Про «легализацию». Легализация того, кто ты есть, со своей историей и особенностями. Каждый человек имеет право на существование таким, какой он есть. Ограничения задает только культура. Если взять истории какой-то «борьбы суеты», отвлекающей от жизни, – это чепуха. Она связана с тем, что дикое количество людей некультурны, поэтому свою некультурность они будут реализовывать. Если человек «вскроется», заявит о себе, почти известно, как отреагирует широкая публика: по?звериному. В психотерапевтическом сообществе с этим можно появляться, а вовне – сто раз подумать. Жизненная позиция простая: живи и давай жить другим.
Про язык. Изменения связаны с культурным контекстом. В советской психиатрии невротические расстройства были сильно развиты, а «пограничный» употреблялось скорее как степень нарушения – граница между неврозами и психозами: «пограничные» – потяжелее неврозов, но полегче психозов. В международной традиции больше принято качественное определение пограничности. Поэтому это приспособление к реальности: немного изменился язык. Сейчас чаще использую термин «пограничные расстройства», учитывая международную классификацию, по которой невротические расстройства из отдельной содержательной категории стали просто степенью выраженности.

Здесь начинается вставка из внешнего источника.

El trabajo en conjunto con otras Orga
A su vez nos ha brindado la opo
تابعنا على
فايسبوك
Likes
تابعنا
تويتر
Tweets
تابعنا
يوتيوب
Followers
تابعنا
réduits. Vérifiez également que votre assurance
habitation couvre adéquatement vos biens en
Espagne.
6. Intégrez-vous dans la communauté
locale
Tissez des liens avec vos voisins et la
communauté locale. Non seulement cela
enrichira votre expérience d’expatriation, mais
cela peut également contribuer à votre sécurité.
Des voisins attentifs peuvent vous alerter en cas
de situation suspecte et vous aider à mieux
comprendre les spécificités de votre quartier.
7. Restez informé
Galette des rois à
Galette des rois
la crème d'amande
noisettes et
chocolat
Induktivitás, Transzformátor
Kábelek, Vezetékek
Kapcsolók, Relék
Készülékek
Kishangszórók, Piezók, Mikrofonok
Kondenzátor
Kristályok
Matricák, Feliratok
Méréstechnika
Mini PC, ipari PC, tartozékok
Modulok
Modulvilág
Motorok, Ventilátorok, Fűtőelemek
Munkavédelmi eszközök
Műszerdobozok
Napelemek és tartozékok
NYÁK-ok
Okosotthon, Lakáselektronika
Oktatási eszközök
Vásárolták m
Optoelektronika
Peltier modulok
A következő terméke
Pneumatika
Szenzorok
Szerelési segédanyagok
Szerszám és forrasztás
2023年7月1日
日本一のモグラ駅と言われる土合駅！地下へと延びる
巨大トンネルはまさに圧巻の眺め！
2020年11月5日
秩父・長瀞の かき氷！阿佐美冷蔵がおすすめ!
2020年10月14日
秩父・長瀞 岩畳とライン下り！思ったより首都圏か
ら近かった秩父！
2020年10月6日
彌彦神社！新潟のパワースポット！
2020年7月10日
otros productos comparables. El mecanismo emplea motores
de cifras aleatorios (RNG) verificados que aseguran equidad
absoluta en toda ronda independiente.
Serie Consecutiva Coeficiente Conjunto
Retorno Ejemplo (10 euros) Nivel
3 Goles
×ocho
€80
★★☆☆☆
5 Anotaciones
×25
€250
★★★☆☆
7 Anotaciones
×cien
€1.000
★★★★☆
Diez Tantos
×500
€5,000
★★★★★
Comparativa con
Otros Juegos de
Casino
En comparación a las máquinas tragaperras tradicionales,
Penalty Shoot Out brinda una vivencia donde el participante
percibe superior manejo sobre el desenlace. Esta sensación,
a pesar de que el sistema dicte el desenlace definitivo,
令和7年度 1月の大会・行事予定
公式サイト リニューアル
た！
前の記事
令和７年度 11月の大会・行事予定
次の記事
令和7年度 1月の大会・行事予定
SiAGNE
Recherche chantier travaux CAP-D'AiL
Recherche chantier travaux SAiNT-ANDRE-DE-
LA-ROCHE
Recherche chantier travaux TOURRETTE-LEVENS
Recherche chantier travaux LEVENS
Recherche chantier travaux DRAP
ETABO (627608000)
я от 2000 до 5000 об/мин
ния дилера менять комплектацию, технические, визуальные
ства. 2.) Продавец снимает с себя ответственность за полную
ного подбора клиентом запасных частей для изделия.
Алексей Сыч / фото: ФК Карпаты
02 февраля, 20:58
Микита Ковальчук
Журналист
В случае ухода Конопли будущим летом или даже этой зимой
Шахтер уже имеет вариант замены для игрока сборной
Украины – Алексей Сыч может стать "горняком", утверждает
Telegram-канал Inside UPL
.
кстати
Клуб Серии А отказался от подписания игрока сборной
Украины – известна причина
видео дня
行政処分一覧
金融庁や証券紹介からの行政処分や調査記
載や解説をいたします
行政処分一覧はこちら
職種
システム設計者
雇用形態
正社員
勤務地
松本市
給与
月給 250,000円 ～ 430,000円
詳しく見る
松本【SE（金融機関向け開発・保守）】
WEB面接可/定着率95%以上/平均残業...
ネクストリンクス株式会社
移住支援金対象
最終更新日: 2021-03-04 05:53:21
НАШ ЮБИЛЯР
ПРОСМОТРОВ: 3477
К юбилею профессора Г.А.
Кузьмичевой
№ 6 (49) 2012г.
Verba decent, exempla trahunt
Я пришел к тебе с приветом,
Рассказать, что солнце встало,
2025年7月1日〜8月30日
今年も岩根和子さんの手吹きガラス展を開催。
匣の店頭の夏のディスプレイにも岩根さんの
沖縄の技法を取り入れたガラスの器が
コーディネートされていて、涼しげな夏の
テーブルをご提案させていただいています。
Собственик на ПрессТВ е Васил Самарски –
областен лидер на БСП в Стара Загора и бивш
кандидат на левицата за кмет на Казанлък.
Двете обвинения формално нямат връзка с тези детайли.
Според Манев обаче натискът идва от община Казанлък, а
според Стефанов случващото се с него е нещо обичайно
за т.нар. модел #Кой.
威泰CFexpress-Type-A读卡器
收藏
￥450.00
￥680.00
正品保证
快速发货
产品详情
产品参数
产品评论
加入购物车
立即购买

Вопрос о страхе смерти. Конечно, он связан со всем этим. Если я пытаюсь прогнать от себя ту, что стоит за левым плечом, и стараюсь не замечать, она свободна делать, что угодно. Тогда я перестаю контролировать, как возникает переживание враждебности к одному или другому. Замечать конечность жизни необходимо: не стоит планировать на следующее столетие группу. Смерть – часть жизни, не что-то особенное. Иначе некоторые действия становятся странными: например, боевые – когда люди пытаются друг другу укоротить жизнь. Зачем? И так подожди немного. Встали друг напротив друга полки. Через пятьдесят лет все умрут, могилы будут стоять друг напротив друга. Какая разница?
Для меня гештальтерапия – экзистенциальная терапия без занудства. Мы чуть выбились из графика. Спасибо вам.